Dialogue example 1: "Chtěl bych najít nové foťáky"
Dialogue example 2 (other noun case): "Chtěl bych najít seznam foťáku" 
Dialogue example 3 (no diacritics): "Chtel bych najit mobil s fotakem"

I guess you can imagine how much training data I would need if I should combine all the noun cases (14) with and without diacritics for 10000 entities.

I am using tensorflow_embedding pipeline with this setup:

pipeline:
- name: tokenizer_whitespace
- name: intent_entity_featurizer_regex
- name: ner_crf
- name: ner_synonyms
- name: intent_featurizer_count_vectors
    OOV_token: oov
    max_ngram: 2
- name: intent_classifier_tensorflow_embedding
    intent_tokenization_flag: true
    intent_split_symbol: +

language: cs

What is the best approach to these cases?
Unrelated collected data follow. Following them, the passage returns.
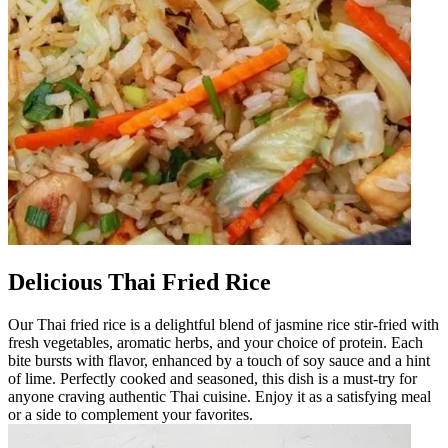
Delicious Thai Fried Rice
Our Thai fried rice is a delightful blend of jasmine rice stir-fried with
fresh vegetables, aromatic herbs, and your choice of protein. Each
bite bursts with flavor, enhanced by a touch of soy sauce and a hint
of lime. Perfectly cooked and seasoned, this dish is a must-try for
anyone craving authentic Thai cuisine. Enjoy it as a satisfying meal
or a side to complement your favorites.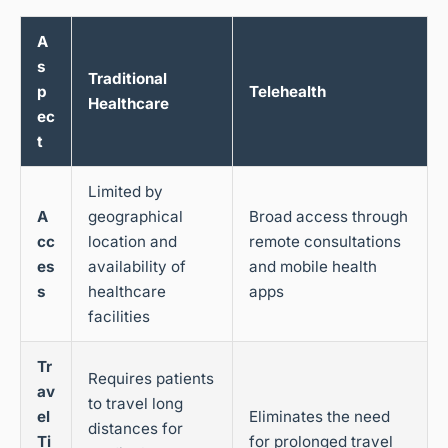
A
s
Traditional
p
Telehealth
Healthcare
ec
t
Limited by
A
geographical
Broad access through
cc
location and
remote consultations
es
availability of
and mobile health
s
healthcare
apps
facilities
Tr
Requires patients
av
to travel long
el
Eliminates the need
distances for
Ti
for prolonged travel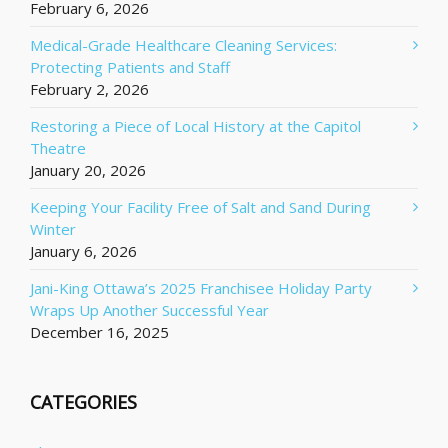
February 6, 2026
Medical-Grade Healthcare Cleaning Services:
Protecting Patients and Staff
February 2, 2026
Restoring a Piece of Local History at the Capitol
Theatre
January 20, 2026
Keeping Your Facility Free of Salt and Sand During
Winter
January 6, 2026
Jani-King Ottawa’s 2025 Franchisee Holiday Party
Wraps Up Another Successful Year
December 16, 2025
CATEGORIES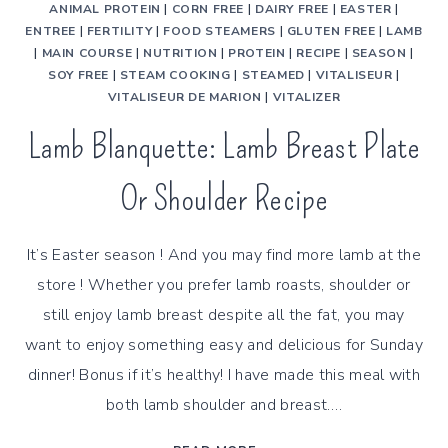
ANIMAL PROTEIN
|
CORN FREE
|
DAIRY FREE
|
EASTER
|
ENTREE
|
FERTILITY
|
FOOD STEAMERS
|
GLUTEN FREE
|
LAMB
|
MAIN COURSE
|
NUTRITION
|
PROTEIN
|
RECIPE
|
SEASON
|
SOY FREE
|
STEAM COOKING
|
STEAMED
|
VITALISEUR
|
VITALISEUR DE MARION
|
VITALIZER
Lamb Blanquette: Lamb Breast Plate
Or Shoulder Recipe
It’s Easter season ! And you may find more lamb at the
store ! Whether you prefer lamb roasts, shoulder or
still enjoy lamb breast despite all the fat, you may
want to enjoy something easy and delicious for Sunday
dinner! Bonus if it’s healthy! I have made this meal with
both lamb shoulder and breast….
LAMB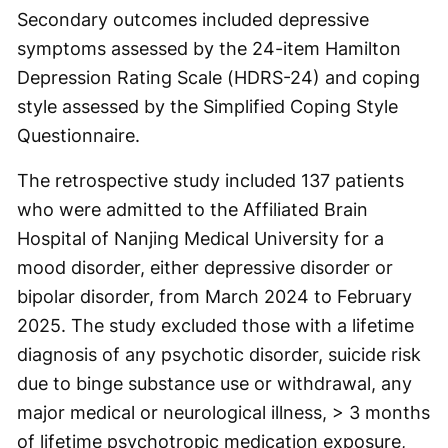
Secondary outcomes included depressive
symptoms assessed by the 24-item Hamilton
Depression Rating Scale (HDRS-24) and coping
style assessed by the Simplified Coping Style
Questionnaire.
The retrospective study included 137 patients
who were admitted to the Affiliated Brain
Hospital of Nanjing Medical University for a
mood disorder, either depressive disorder or
bipolar disorder, from March 2024 to February
2025. The study excluded those with a lifetime
diagnosis of any psychotic disorder, suicide risk
due to binge substance use or withdrawal, any
major medical or neurological illness, > 3 months
of lifetime psychotropic medication exposure,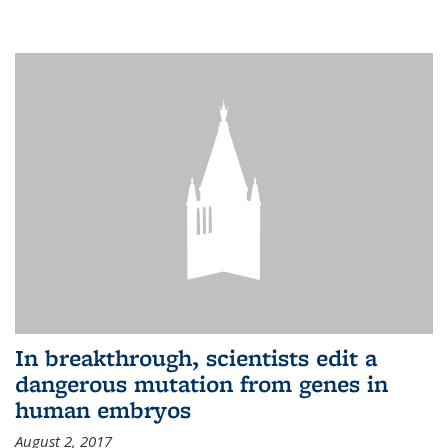
In breakthrough, scientists edit a
dangerous mutation from genes in
human embryos
August 2, 2017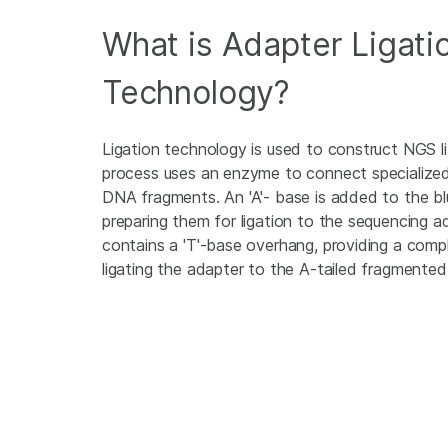
What is Adapter Ligati
Technology?
Ligation technology is used to construct NGS li
process uses an enzyme to connect specialize
DNA fragments. An 'A'- base is added to the bl
preparing them for ligation to the sequencing 
contains a 'T'-base overhang, providing a com
ligating the adapter to the A-tailed fragmente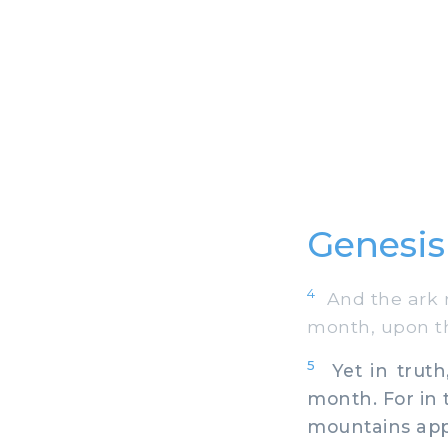
Genesis
4
And the ark r
month, upon t
5
Yet in truth
month. For in 
mountains app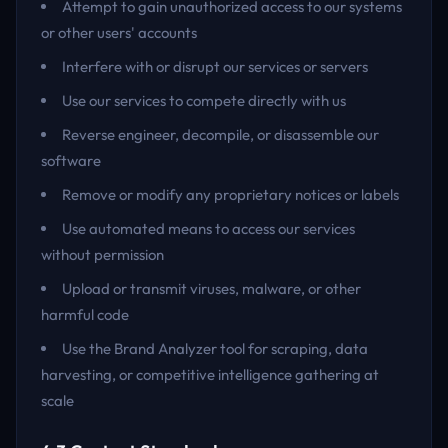
Attempt to gain unauthorized access to our systems
or other users' accounts
Interfere with or disrupt our services or servers
Use our services to compete directly with us
Reverse engineer, decompile, or disassemble our
software
Remove or modify any proprietary notices or labels
Use automated means to access our services
without permission
Upload or transmit viruses, malware, or other
harmful code
Use the Brand Analyzer tool for scraping, data
harvesting, or competitive intelligence gathering at
scale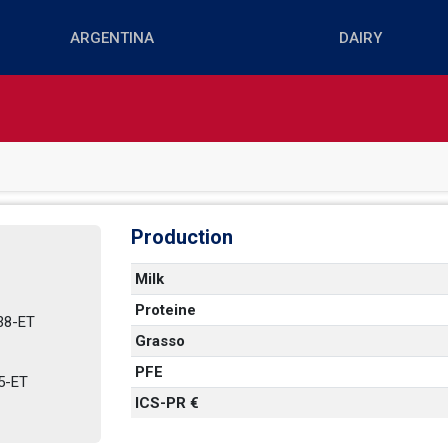
Production
Milk
Proteine
-ET   
Grasso
PFE
ET   
ICS-PR €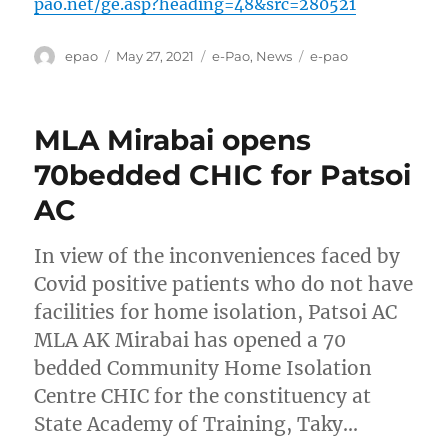
pao.net/ge.asp?heading=48&src=280521
Author
Posted
Categories
Tags
epao
May 27, 2021
e-Pao
,
News
e-pao
on
MLA Mirabai opens
70bedded CHIC for Patsoi
AC
In view of the inconveniences faced by
Covid positive patients who do not have
facilities for home isolation, Patsoi AC
MLA AK Mirabai has opened a 70
bedded Community Home Isolation
Centre CHIC for the constituency at
State Academy of Training, Taky…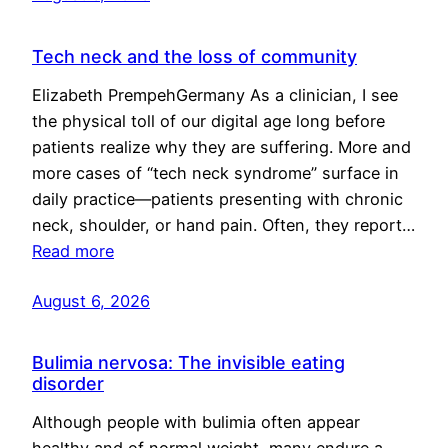
Tech neck and the loss of community
Elizabeth PrempehGermany As a clinician, I see
the physical toll of our digital age long before
patients realize why they are suffering. More and
more cases of “tech neck syndrome” surface in
daily practice—patients presenting with chronic
neck, shoulder, or hand pain. Often, they report…
Read more
August 6, 2026
Bulimia nervosa: The invisible eating
disorder
Although people with bulimia often appear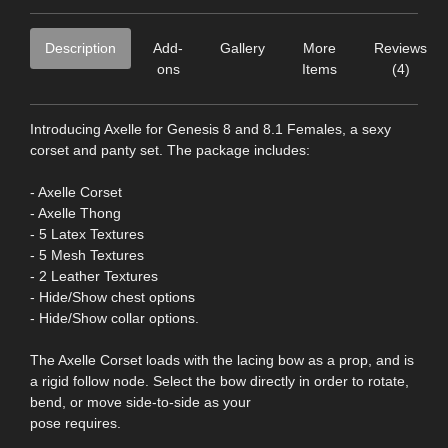
Description
Add-
Gallery
More
Reviews
ons
Items
(4)
Introducing Axelle for Genesis 8 and 8.1 Females, a sexy
corset and panty set. The package includes:
- Axelle Corset
- Axelle Thong
- 5 Latex Textures
- 5 Mesh Textures
- 2 Leather Textures
- Hide/Show chest options
- Hide/Show collar options.
The Axelle Corset loads with the lacing bow as a prop, and is
a rigid follow node. Select the bow directly in order to rotate,
bend, or move side-to-side as your
pose requires.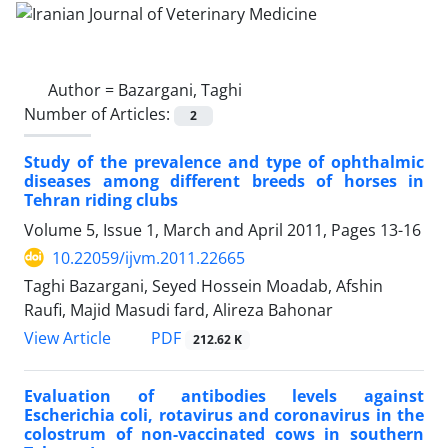
Author =
Bazargani, Taghi
Number of Articles:
2
Study of the prevalence and type of ophthalmic
diseases among different breeds of horses in
Tehran riding clubs
Volume 5, Issue 1, March and April 2011, Pages
13-16
10.22059/ijvm.2011.22665
Taghi Bazargani, Seyed Hossein Moadab, Afshin
Raufi, Majid Masudi fard, Alireza Bahonar
PDF
View Article
212.62 K
Evaluation of antibodies levels against
Escherichia coli, rotavirus and coronavirus in the
colostrum of non-vaccinated cows in southern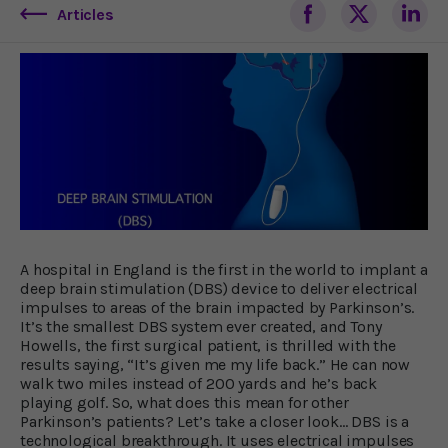
Articles
A hospital in England is the first in the world to implant a
deep brain stimulation (DBS) device to deliver electrical
impulses to areas of the brain impacted by Parkinson’s.
It’s the smallest DBS system ever created, and Tony
Howells, the first surgical patient, is thrilled with the
results saying, “It’s given me my life back.” He can now
walk two miles instead of 200 yards and he’s back
playing golf. So, what does this mean for other
Parkinson’s patients? Let’s take a closer look… DBS is a
technological breakthrough. It uses electrical impulses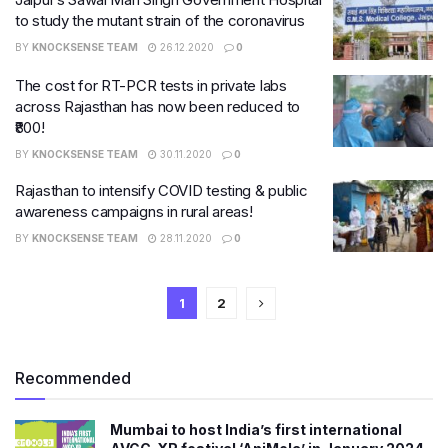
to study the mutant strain of the coronavirus
BY
KNOCKSENSE TEAM
26.12.2020
0
The cost for RT-PCR tests in private labs
across Rajasthan has now been reduced to
₹800!
BY
KNOCKSENSE TEAM
30.11.2020
0
Rajasthan to intensify COVID testing & public
awareness campaigns in rural areas!
BY
KNOCKSENSE TEAM
28.11.2020
0
1
2
Recommended
Mumbai to host India’s first international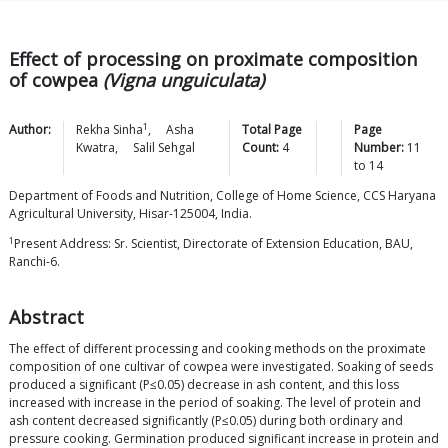
Effect of processing on proximate composition
of cowpea
(Vigna unguiculata)
1
Author:
Rekha
Sinha
,
Asha
Total Page
Page
Kwatra
,
Salil
Sehgal
Count:
4
Number:
11
to
14
Department of Foods and Nutrition, College of Home Science, CCS Haryana
Agricultural University, Hisar-125004, India.
1
Present Address: Sr. Scientist, Directorate of Extension Education, BAU,
Ranchi-6.
Abstract
The effect of different processing and cooking methods on the proximate
composition of one cultivar of cowpea were investigated. Soaking of seeds
produced a significant (P≤0.05) decrease in ash content, and this loss
increased with increase in the period of soaking. The level of protein and
ash content decreased significantly (P≤0.05) during both ordinary and
pressure cooking. Germination produced significant increase in protein and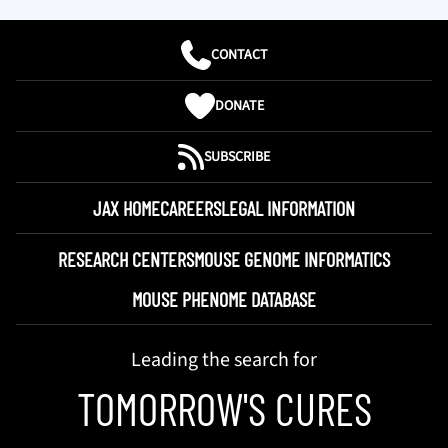
CONTACT
DONATE
SUBSCRIBE
JAX HOME
CAREERS
LEGAL INFORMATION
RESEARCH CENTERS
MOUSE GENOME INFORMATICS
MOUSE PHENOME DATABASE
Leading the search for
TOMORROW'S CURES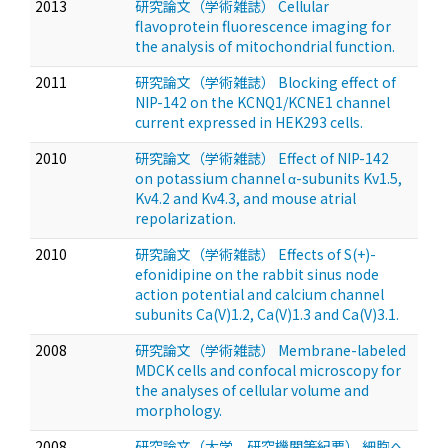
2013
研究論文（学術雑誌） Cellular
flavoprotein fluorescence imaging for
the analysis of mitochondrial function.
2011
研究論文（学術雑誌） Blocking effect of
NIP-142 on the KCNQ1/KCNE1 channel
current expressed in HEK293 cells.
2010
研究論文（学術雑誌） Effect of NIP-142
on potassium channel α-subunits Kv1.5,
Kv4.2 and Kv4.3, and mouse atrial
repolarization.
2010
研究論文（学術雑誌） Effects of S(+)-
efonidipine on the rabbit sinus node
action potential and calcium channel
subunits Ca(V)1.2, Ca(V)1.3 and Ca(V)3.1.
2008
研究論文（学術雑誌） Membrane-labeled
MDCK cells and confocal microscopy for
the analyses of cellular volume and
morphology.
2008
研究論文（大学，研究機関等紀要） 細胞へ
I came to these solutions (are they best practise?):

  • add all possible variations of each entity to lookup table (10000 entities * 14 noun cases * 2 with/without diacritics = total 280000 occurrences), group them into synonyms to know that all entity’s variations have the same meaning and then train model - time consuming to create this dataset, large amount of time to train
  • have action for this type of intent, which everytime loads lookup table file and for every word in user’s input checks for partial or exact match in lookup table file (Fuzzy matching?). Then use som threshold to filter inaccurate matches. - may have slow performance?

Thank you for help!

@akelad any suggestions, please?

May be worth trying to preprocess your data to remove accents? You can do that in a few minutes by adding a component to the pipeline. Implement both train and process method to remove diacritics.